Measuring Time Spent Between Steps In A Funnel
Last time we talked about Map Reduce we were looking at building basic reports around funnels. Given a series of steps (like pages in a survey), how many people start and subsequently reach each page. Although simplistic, it showcases a real-world example of having the map phase emit multiple times.
What if we also wanted to show the average amount of time people spend on each step? First, our map phase gets more complicated. It goes from:
function() {
this.steps.forEach(function(s) {
emit(s.step, 1)
});
}
To:
function() {
var length = this.steps.length;
for(var i = 0; i < length; ++i) {
var step = this.steps[i];
var next = this.steps[i+1];
var time = next ? (next.at - step.at) / 1000 : 0
emit(step.step, {count: 1, time: time})
}
}
Since we care to track more than just an incrementing count, we now emit a more complex value, which includes the our count
(1) and the time elapsed (in seconds, hence the / 1000
) until the next step. The last step will have a time of 0
Given the following data:
[{step: 1, at: 'Jan 1 2014 8:10:00'},
{step: 2, at: 'Jan 1 2014 8:12:00'},
{step: 3, at: 'Jan 1 2014 8:13:00'}]
We'd expect the following emits (key is the step):
{key: 1, value: {count: 1, time: 120}}
{key: 2, value: {count: 1, time: 90}}
{key: 3, value: {count: 1, time: 0}}
Before we can write our reduce function, there's something we absolutely have to understand about reduce: values associated with a key can be broken into chunks. In fact, this is how reduce is able to scale so well. What exactly does this mean?

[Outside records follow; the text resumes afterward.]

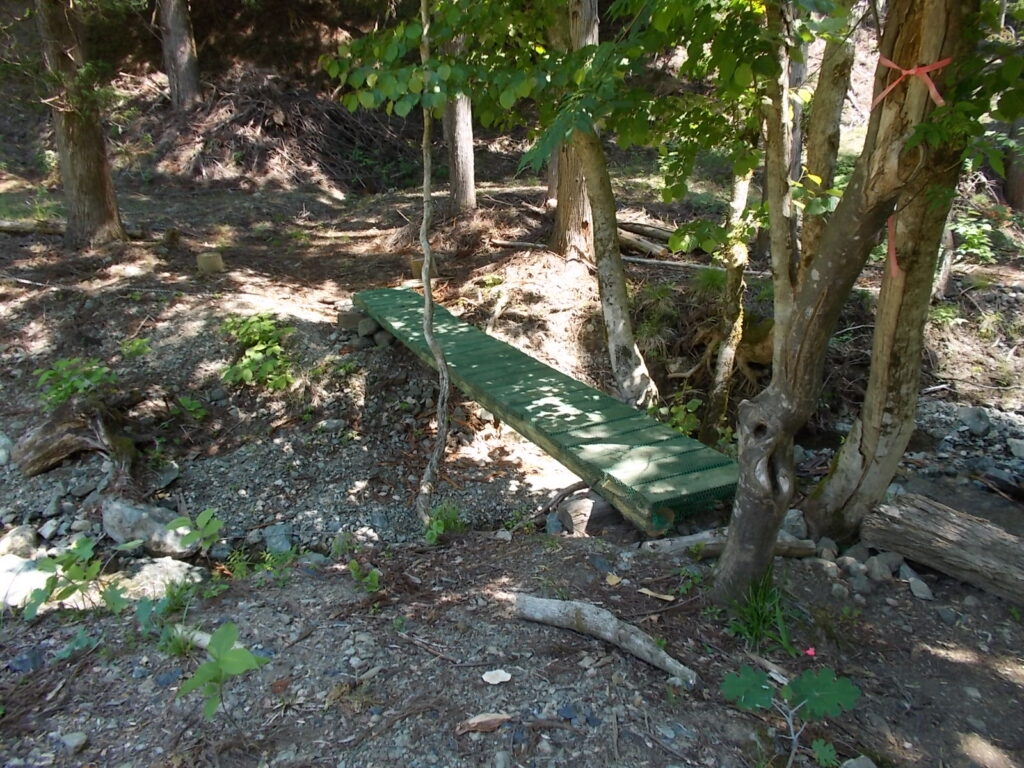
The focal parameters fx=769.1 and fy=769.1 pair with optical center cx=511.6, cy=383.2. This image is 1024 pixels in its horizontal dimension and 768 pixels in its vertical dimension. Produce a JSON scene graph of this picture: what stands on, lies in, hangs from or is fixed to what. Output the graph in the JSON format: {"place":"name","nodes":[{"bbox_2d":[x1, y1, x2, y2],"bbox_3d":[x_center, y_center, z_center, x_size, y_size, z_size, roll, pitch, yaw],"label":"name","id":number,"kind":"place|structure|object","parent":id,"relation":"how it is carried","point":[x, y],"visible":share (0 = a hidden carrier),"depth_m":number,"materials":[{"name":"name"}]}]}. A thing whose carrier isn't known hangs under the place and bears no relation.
{"place":"outdoors","nodes":[
{"label":"outdoors","id":0,"kind":"place"},
{"bbox_2d":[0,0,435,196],"label":"hillside","id":1,"kind":"structure","parent":0,"point":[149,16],"materials":[{"name":"brown soil"}]},
{"bbox_2d":[158,0,201,109],"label":"tree trunk","id":2,"kind":"object","parent":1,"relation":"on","point":[174,41],"visible":0.96,"materials":[{"name":"brown wood"}]},
{"bbox_2d":[0,152,1023,767],"label":"forest floor","id":3,"kind":"structure","parent":0,"point":[308,642],"materials":[{"name":"brown soil"}]},
{"bbox_2d":[0,432,13,465],"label":"rock","id":4,"kind":"object","parent":3,"relation":"on","point":[3,452],"visible":0.96,"depth_m":5.11,"materials":[{"name":"grey stone"}]},
{"bbox_2d":[0,525,40,557],"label":"rock","id":5,"kind":"object","parent":3,"relation":"on","point":[30,538],"visible":0.9,"depth_m":4.08,"materials":[{"name":"grey stone"}]},
{"bbox_2d":[0,554,52,609],"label":"rock","id":6,"kind":"object","parent":3,"relation":"on","point":[32,588],"visible":0.66,"depth_m":3.58,"materials":[{"name":"white stone"}]},
{"bbox_2d":[7,647,46,672],"bbox_3d":[-1.872,1.065,2.941,0.158,0.072,0.156,13,24,31],"label":"rock","id":7,"kind":"object","parent":3,"relation":"on","point":[20,663],"visible":0.9,"depth_m":2.93,"materials":[{"name":"grey stone"}]},
{"bbox_2d":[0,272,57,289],"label":"stick","id":8,"kind":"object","parent":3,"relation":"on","point":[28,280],"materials":[{"name":"beige wood"}]},
{"bbox_2d":[0,219,66,236],"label":"fallen log","id":9,"kind":"object","parent":3,"relation":"on","point":[18,229],"visible":0.8,"depth_m":9.08,"materials":[{"name":"brown wood"}]},
{"bbox_2d":[58,731,87,751],"bbox_3d":[-1.474,1.197,2.566,0.096,0.053,0.098,11,23,27],"label":"rock","id":10,"kind":"object","parent":3,"relation":"on","point":[77,738],"visible":0.95,"depth_m":2.56,"materials":[{"name":"grey stone"}]},
{"bbox_2d":[13,400,136,479],"bbox_3d":[-2.854,0.373,5.066,0.798,0.505,0.624,0,20,-1],"label":"tree stump","id":11,"kind":"object","parent":3,"relation":"on","point":[49,427],"visible":0.89,"depth_m":4.98,"materials":[{"name":"brown wood"}]},
{"bbox_2d":[35,356,115,406],"bbox_3d":[-3.072,0.026,5.441,0.603,0.415,0.600,0,20,-1],"label":"shrub","id":12,"kind":"object","parent":3,"relation":"on","point":[47,373],"visible":0.8,"depth_m":5.40,"materials":[{"name":"green plant"}]},
{"bbox_2d":[19,536,132,620],"bbox_3d":[-1.869,0.860,3.310,0.473,0.373,0.461,0,20,-1],"label":"plant","id":13,"kind":"object","parent":3,"relation":"on","point":[51,586],"visible":0.94,"depth_m":3.30,"materials":[{"name":"green plant"}]},
{"bbox_2d":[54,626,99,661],"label":"plant","id":14,"kind":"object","parent":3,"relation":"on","point":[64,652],"visible":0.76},
{"bbox_2d":[35,0,125,247],"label":"tree","id":15,"kind":"object","parent":3,"relation":"on","point":[85,177],"visible":0.96,"depth_m":8.14,"materials":[{"name":"brown wood"}]},
{"bbox_2d":[120,336,151,357],"bbox_3d":[-3.037,-0.281,6.203,0.286,0.186,0.293,0,20,-1],"label":"plant","id":16,"kind":"object","parent":3,"relation":"on","point":[138,343],"visible":0.9,"depth_m":6.19,"materials":[{"name":"green plant"}]},
{"bbox_2d":[100,496,198,555],"bbox_3d":[-2.044,0.806,4.344,0.597,0.289,0.352,7,21,18],"label":"rock","id":17,"kind":"object","parent":3,"relation":"on","point":[136,523],"visible":0.84,"depth_m":4.23,"materials":[{"name":"grey stone"}]},
{"bbox_2d":[119,557,203,599],"bbox_3d":[-1.731,0.964,3.725,0.462,0.205,0.407,10,23,26],"label":"rock","id":18,"kind":"object","parent":3,"relation":"on","point":[147,566],"visible":0.67,"depth_m":3.67,"materials":[{"name":"stone"}]},
{"bbox_2d":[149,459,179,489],"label":"rock","id":19,"kind":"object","parent":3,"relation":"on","point":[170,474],"visible":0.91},
{"bbox_2d":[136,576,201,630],"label":"plant","id":20,"kind":"object","parent":3,"relation":"on","point":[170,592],"visible":0.78,"depth_m":3.30,"materials":[{"name":"green plant"}]},
{"bbox_2d":[171,396,207,421],"bbox_3d":[-2.387,0.189,5.670,0.301,0.208,0.307,0,20,-1],"label":"plant","id":21,"kind":"object","parent":3,"relation":"on","point":[185,403],"visible":0.92,"depth_m":5.66,"materials":[{"name":"green plant"}]},
{"bbox_2d":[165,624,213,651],"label":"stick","id":22,"kind":"object","parent":3,"relation":"on","point":[202,642],"visible":0.52,"depth_m":3.00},
{"bbox_2d":[167,507,224,553],"bbox_3d":[-1.618,0.787,3.951,0.320,0.283,0.321,0,20,-1],"label":"plant","id":23,"kind":"object","parent":3,"relation":"on","point":[200,519],"visible":0.95,"depth_m":3.95,"materials":[{"name":"green plant"}]},
{"bbox_2d":[196,251,223,273],"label":"tree stump","id":24,"kind":"object","parent":3,"relation":"on","point":[217,259],"visible":0.93,"depth_m":7.92,"materials":[{"name":"brown"}]},
{"bbox_2d":[176,623,266,722],"bbox_3d":[-0.936,0.962,2.486,0.316,0.330,0.318,14,24,33],"label":"seedling","id":25,"kind":"object","parent":3,"relation":"on","point":[232,635],"visible":0.99,"depth_m":2.47,"materials":[{"name":"green plant"}]},
{"bbox_2d":[219,312,297,391],"bbox_3d":[-1.971,-0.230,5.984,0.762,0.587,0.851,0,20,-1],"label":"shrub","id":26,"kind":"object","parent":3,"relation":"on","point":[246,366],"visible":0.89,"depth_m":5.91,"materials":[{"name":"green plant"}]},
{"bbox_2d":[224,546,294,583],"bbox_3d":[-1.210,0.892,3.709,0.422,0.228,0.391,0,20,-1],"label":"plant","id":27,"kind":"object","parent":3,"relation":"on","point":[270,569],"visible":0.84,"depth_m":3.71,"materials":[{"name":"green plant"}]},
{"bbox_2d":[263,523,293,553],"bbox_3d":[-1.356,0.904,4.459,0.186,0.165,0.224,-14,25,-34],"label":"rock","id":28,"kind":"object","parent":3,"relation":"on","point":[283,543],"visible":0.91,"depth_m":4.41,"materials":[{"name":"grey stone"}]},
{"bbox_2d":[150,69,411,193],"bbox_3d":[-4.196,-4.565,13.938,6.095,1.848,5.481,0,20,-1],"label":"brush pile","id":29,"kind":"object","parent":3,"relation":"on","point":[261,117],"visible":0.63,"depth_m":13.39,"materials":[{"name":"brown wood"}]},
{"bbox_2d":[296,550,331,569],"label":"rock","id":30,"kind":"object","parent":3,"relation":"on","point":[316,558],"visible":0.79,"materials":[{"name":"grey stone"}]},
{"bbox_2d":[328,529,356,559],"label":"plant","id":31,"kind":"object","parent":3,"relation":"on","point":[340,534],"visible":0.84,"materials":[{"name":"green plant"}]},
{"bbox_2d":[337,308,363,330],"bbox_3d":[-1.424,-0.599,6.944,0.257,0.164,0.262,-7,21,-19],"label":"rock","id":32,"kind":"object","parent":3,"relation":"on","point":[352,317],"visible":0.78,"depth_m":6.84,"materials":[{"name":"grey"}]},
{"bbox_2d":[348,560,380,591],"bbox_3d":[-0.662,0.872,3.436,0.189,0.174,0.208,0,20,-1],"label":"small plant","id":33,"kind":"object","parent":3,"relation":"on","point":[374,577],"visible":0.85,"depth_m":3.44,"materials":[{"name":"green plant"}]},
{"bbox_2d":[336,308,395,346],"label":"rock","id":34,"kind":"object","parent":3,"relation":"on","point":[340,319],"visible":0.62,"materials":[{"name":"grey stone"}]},
{"bbox_2d":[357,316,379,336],"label":"rock","id":35,"kind":"object","parent":3,"relation":"on","point":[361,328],"visible":0.77,"depth_m":6.65,"materials":[{"name":"grey stone"}]},
{"bbox_2d":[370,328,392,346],"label":"rock","id":36,"kind":"object","parent":3,"relation":"on","point":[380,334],"visible":0.68,"depth_m":6.58,"materials":[{"name":"grey stone"}]},
{"bbox_2d":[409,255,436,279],"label":"wooden block","id":37,"kind":"object","parent":3,"relation":"on","point":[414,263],"visible":0.59,"depth_m":7.63,"materials":[{"name":"brown"}]},
{"bbox_2d":[414,0,451,523],"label":"thin tree","id":38,"kind":"object","parent":3,"relation":"on","point":[427,265],"visible":0.99,"depth_m":4.25,"materials":[{"name":"brown"}]},
{"bbox_2d":[421,501,464,544],"bbox_3d":[-0.374,0.748,4.112,0.299,0.246,0.331,0,20,-1],"label":"small plant","id":39,"kind":"object","parent":3,"relation":"on","point":[439,523],"visible":0.63,"depth_m":4.10,"materials":[{"name":"green plant"}]},
{"bbox_2d":[442,26,476,211],"bbox_3d":[-0.682,-4.762,8.677,0.923,5.559,0.915,0,20,-1],"label":"tree","id":40,"kind":"object","parent":3,"relation":"on","point":[469,147],"visible":0.49,"depth_m":9.25,"materials":[{"name":"brown wood"}]},
{"bbox_2d":[456,712,510,734],"bbox_3d":[-0.090,1.069,2.434,0.171,0.042,0.079,-6,21,-15],"label":"dry leaf","id":41,"kind":"object","parent":3,"relation":"on","point":[488,717],"visible":0.96,"depth_m":2.42,"materials":[{"name":"brown"}]},
{"bbox_2d":[482,668,511,684],"bbox_3d":[-0.052,1.005,2.638,0.097,0.028,0.082,-4,21,-11],"label":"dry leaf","id":42,"kind":"object","parent":3,"relation":"on","point":[507,676],"visible":0.99,"depth_m":2.63,"materials":[{"name":"white"}]},
{"bbox_2d":[352,289,739,536],"bbox_3d":[-0.107,-0.026,5.214,0.771,0.511,4.311,-11,23,-27],"label":"wooden footbridge","id":43,"kind":"object","parent":3,"relation":"on","point":[391,291],"visible":0.94,"depth_m":4.18,"materials":[{"name":"green wood"}]},
{"bbox_2d":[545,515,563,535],"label":"rock","id":44,"kind":"object","parent":3,"relation":"on","point":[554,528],"visible":0.91,"depth_m":4.14,"materials":[{"name":"grey stone"}]},
{"bbox_2d":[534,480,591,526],"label":"branch","id":45,"kind":"object","parent":3,"relation":"on","point":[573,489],"visible":0.81,"depth_m":4.49,"materials":[{"name":"wood"}]},
{"bbox_2d":[549,0,598,258],"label":"tree","id":46,"kind":"object","parent":3,"relation":"on","point":[560,214],"visible":0.51,"depth_m":7.42,"materials":[{"name":"brown wood"}]},
{"bbox_2d":[557,493,614,534],"bbox_3d":[0.443,0.721,4.267,0.335,0.224,0.257,-12,23,-30],"label":"rock","id":47,"kind":"object","parent":3,"relation":"on","point":[579,510],"visible":0.72,"depth_m":4.16,"materials":[{"name":"grey"}]},
{"bbox_2d":[511,594,697,683],"bbox_3d":[0.339,0.930,2.852,0.775,0.157,0.146,12,23,29],"label":"log","id":48,"kind":"object","parent":3,"relation":"on","point":[609,616],"visible":0.99,"depth_m":2.83,"materials":[{"name":"grey wood"}]},
{"bbox_2d":[561,0,659,411],"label":"tree","id":49,"kind":"object","parent":3,"relation":"on","point":[624,300],"visible":0.81,"depth_m":5.29,"materials":[{"name":"plant"}]},
{"bbox_2d":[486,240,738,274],"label":"fallen branch","id":50,"kind":"object","parent":3,"relation":"on","point":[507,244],"visible":0.71,"depth_m":8.04,"materials":[{"name":"wood"}]},
{"bbox_2d":[605,572,621,585],"bbox_3d":[0.439,0.849,3.354,0.077,0.028,0.088,-14,25,-34],"label":"dry leaf","id":51,"kind":"object","parent":3,"relation":"on","point":[613,581],"visible":0.98,"depth_m":3.35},
{"bbox_2d":[616,218,676,256],"bbox_3d":[1.514,-1.722,9.106,0.596,0.348,1.257,-17,26,-39],"label":"fallen log","id":52,"kind":"object","parent":3,"relation":"on","point":[626,224],"visible":0.61,"depth_m":8.93,"materials":[{"name":"brown wood"}]},
{"bbox_2d":[637,588,675,601],"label":"stick","id":53,"kind":"object","parent":3,"relation":"on","point":[662,596],"visible":0.98,"depth_m":3.20,"materials":[{"name":"brown wood"}]},
{"bbox_2d":[651,392,702,435],"bbox_3d":[1.141,0.266,5.374,0.417,0.408,0.448,0,20,-1],"label":"plant","id":54,"kind":"object","parent":3,"relation":"on","point":[692,405],"visible":0.56,"depth_m":5.34,"materials":[{"name":"green plant"}]},
{"bbox_2d":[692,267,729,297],"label":"grass tuft","id":55,"kind":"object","parent":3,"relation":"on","point":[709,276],"visible":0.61,"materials":[{"name":"green plant"}]},
{"bbox_2d":[634,530,818,557],"bbox_3d":[1.007,0.784,3.693,0.929,0.129,0.147,0,20,-1],"label":"log","id":56,"kind":"object","parent":3,"relation":"on","point":[692,538],"visible":0.63,"depth_m":3.67,"materials":[{"name":"wood"}]},
{"bbox_2d":[703,157,755,439],"bbox_3d":[1.506,-1.534,4.989,0.402,4.598,0.385,11,23,28],"label":"tree","id":57,"kind":"object","parent":3,"relation":"on","point":[726,356],"visible":0.68,"depth_m":5.30,"materials":[{"name":"plant"}]},
{"bbox_2d":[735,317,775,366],"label":"tree root","id":58,"kind":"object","parent":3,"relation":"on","point":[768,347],"visible":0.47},
{"bbox_2d":[725,569,796,654],"bbox_3d":[0.971,0.883,3.020,0.427,0.288,0.475,0,20,-1],"label":"grass tuft","id":59,"kind":"object","parent":3,"relation":"on","point":[753,624],"visible":0.65,"depth_m":3.02,"materials":[{"name":"green plant"}]},
{"bbox_2d":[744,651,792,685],"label":"stick","id":60,"kind":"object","parent":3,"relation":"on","point":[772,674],"visible":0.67,"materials":[{"name":"wood"}]},
{"bbox_2d":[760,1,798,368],"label":"tree","id":61,"kind":"object","parent":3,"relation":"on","point":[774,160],"visible":0.67,"depth_m":3.68,"materials":[{"name":"plant"}]},
{"bbox_2d":[721,663,861,767],"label":"leafy plant","id":62,"kind":"object","parent":3,"relation":"on","point":[810,678],"visible":0.99,"depth_m":2.37,"materials":[{"name":"green plant"}]},
{"bbox_2d":[781,509,807,538],"bbox_3d":[1.445,0.728,3.998,0.193,0.157,0.194,-11,23,-28],"label":"rock","id":63,"kind":"object","parent":3,"relation":"on","point":[802,528],"visible":0.61,"depth_m":3.93,"materials":[{"name":"grey stone"}]},
{"bbox_2d":[804,646,815,656],"bbox_3d":[1.110,0.995,2.870,0.051,0.025,0.051,0,20,-1],"label":"pink flower","id":64,"kind":"object","parent":3,"relation":"on","point":[810,652],"visible":0.9,"depth_m":2.86,"materials":[{"name":"pink plant"}]},
{"bbox_2d":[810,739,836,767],"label":"small plant","id":65,"kind":"object","parent":3,"relation":"on","point":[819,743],"visible":0.97,"depth_m":2.46,"materials":[{"name":"green plant"}]},
{"bbox_2d":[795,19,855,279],"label":"tree","id":66,"kind":"object","parent":3,"relation":"on","point":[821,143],"visible":0.52,"depth_m":4.18,"materials":[{"name":"plant"}]},
{"bbox_2d":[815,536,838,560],"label":"rock","id":67,"kind":"object","parent":3,"relation":"on","point":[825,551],"visible":0.86,"depth_m":3.68,"materials":[{"name":"grey stone"}]},
{"bbox_2d":[718,0,982,605],"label":"tree","id":68,"kind":"object","parent":3,"relation":"on","point":[747,508],"visible":0.96,"depth_m":2.69,"materials":[{"name":"plant"}]},
{"bbox_2d":[886,212,898,276],"bbox_3d":[1.498,-0.549,3.028,0.037,0.267,0.051,13,24,31],"label":"red ribbon","id":69,"kind":"object","parent":68,"relation":"attached to","point":[893,263],"visible":0.61,"depth_m":3.01,"materials":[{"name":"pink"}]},
{"bbox_2d":[872,55,952,108],"bbox_3d":[1.362,-1.019,2.632,0.234,0.178,0.282,0,20,-1],"label":"red ribbon","id":70,"kind":"object","parent":68,"relation":"attached to","point":[910,72],"visible":0.79,"depth_m":2.56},
{"bbox_2d":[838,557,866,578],"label":"rock","id":71,"kind":"object","parent":3,"relation":"on","point":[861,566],"visible":0.91,"depth_m":3.50,"materials":[{"name":"grey stone"}]},
{"bbox_2d":[840,755,875,767],"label":"rock","id":72,"kind":"object","parent":3,"relation":"on","point":[857,766],"visible":0.99,"depth_m":2.38,"materials":[{"name":"grey stone"}]},
{"bbox_2d":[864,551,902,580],"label":"rock","id":73,"kind":"object","parent":3,"relation":"on","point":[874,562],"visible":0.95,"depth_m":3.55,"materials":[{"name":"grey stone"}]},
{"bbox_2d":[907,575,933,600],"bbox_3d":[1.812,0.905,3.406,0.092,0.081,0.142,0,20,-1],"label":"rock","id":74,"kind":"object","parent":3,"relation":"on","point":[921,594],"visible":0.97,"depth_m":3.38,"materials":[{"name":"grey stone"}]},
{"bbox_2d":[861,492,1023,603],"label":"log","id":75,"kind":"object","parent":3,"relation":"on","point":[959,534],"visible":1,"depth_m":3.41,"materials":[{"name":"wood"}]},
{"bbox_2d":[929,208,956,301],"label":"small tree trunk","id":76,"kind":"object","parent":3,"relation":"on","point":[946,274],"visible":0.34,"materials":[{"name":"grey wood"}]},
{"bbox_2d":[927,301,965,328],"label":"plant","id":77,"kind":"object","parent":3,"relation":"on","point":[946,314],"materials":[{"name":"green plant"}]},
{"bbox_2d":[948,211,997,263],"bbox_3d":[4.770,-1.486,7.960,0.687,0.550,0.708,0,20,-1],"label":"shrub","id":78,"kind":"object","parent":3,"relation":"on","point":[980,250],"visible":0.57,"depth_m":7.93,"materials":[{"name":"green plant"}]},
{"bbox_2d":[957,405,990,434],"bbox_3d":[3.442,0.265,5.693,0.243,0.198,0.262,-12,23,-29],"label":"rock","id":79,"kind":"object","parent":3,"relation":"on","point":[980,418],"visible":0.96,"depth_m":5.63,"materials":[{"name":"grey stone"}]},
{"bbox_2d":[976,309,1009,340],"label":"plant","id":80,"kind":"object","parent":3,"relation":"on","point":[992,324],"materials":[{"name":"green plant"}]},
{"bbox_2d":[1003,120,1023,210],"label":"tree trunk","id":81,"kind":"object","parent":3,"relation":"on","point":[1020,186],"visible":0.6,"materials":[{"name":"brown wood"}]},
{"bbox_2d":[1007,438,1023,459],"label":"rock","id":82,"kind":"object","parent":3,"relation":"on","point":[1016,450],"visible":0.98,"depth_m":5.29,"materials":[{"name":"grey stone"}]},
{"bbox_2d":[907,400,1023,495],"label":"gravel bed","id":83,"kind":"structure","parent":0,"point":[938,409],"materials":[{"name":"grey gravel"}]}
]}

Well, if we go back to a simple count example where 'about.html' had 4 hits, you might expect reduce to be called with the following values parameter:
[{count: 1}, {count: 1}, {count: 1}, {count: 1}]
And it might, but it might also be called with (or some other variant):
//1st call
[{count: 1}, {count: 1}]
//2nd call
[{count: 1}, {count: 1}]
//3rd call
[{count: 2}, {count: 2}]
There are a couple implications to this. First, whatever structure you emit as a value should be the same structure you return from reduce. If you emit('about.html', {count: 1})
, then you should return {count: X}
from reduce. It also means that the array of values you get as a parameter into reduce probably don't represent all values for that key. Finally, it means that reduce must be written in a way that it can be called multiple times without any side effects.
Why is all this so important for measuring the average time spent on each step? Well, to calculate the average we need to take the total time spent on a step and divide it by the number of people who reached that step. But, as is hopefully clear, we don't necessarily have all the values in a given iteration of reduce.
Consider these are all the values for the key representing the 3rd step of our survey:
[{time: 100},
{time: 113},
{time: 120}]
Now, if we knew for sure that we'd get all values at once (which we don't, but let's pretend), we could write a simple reduce function:
function(step, values) {
if (values.length == 0) { return 0; }
var total = 0;
values.forEach(function(value) { total += value.time; });
return total / values.length;
}
However, what if our engine decided to split this workload? Well, our first call to reduce, which received 100 and 113 would return 106.5 (213/2). Our 2nd call to reduce would get 106.5 and 120 returning a final (and incorrect) value of 113.25.
There are a couple ways to solve this, but the best, by far, is to only care about the total time spent and hits to a specific step. Staying with our above example, we'll emit the following:
[{count: 1, time: 100},
{count: 1, time: 113},
{count: 1, time: 120}]
And our final reduce will return: {count:3, time: 333}
. Here's the actual code:
function(step, values) {
var value = {count: 0, time: 0}
values.forEach(function(v) {
value.count += v.count;
value.time += v.time
});
return value;
}
Finally, to get our average, we need to run a final step. In MongoDB we could use the finalize
option, but we could just as easily do it in calling code:
function(key, value) {
var average = value.count > 0 ? value.time / value.count : 0;
return {count: value.count, time: average};
}
There you have it. The number of people and the average time spent on each step.
Normally I'd like to think that I make explanations easy to follow. In this case, things might seem more complicated than they actually are. The takeaway though is that while it's useful to think of the output from map as key => [value1, value2, value3, ....]
, the values can be broken into chunks and thus reduce can be called multiple times for a given key. This does have serious implication for how you write your reduce function.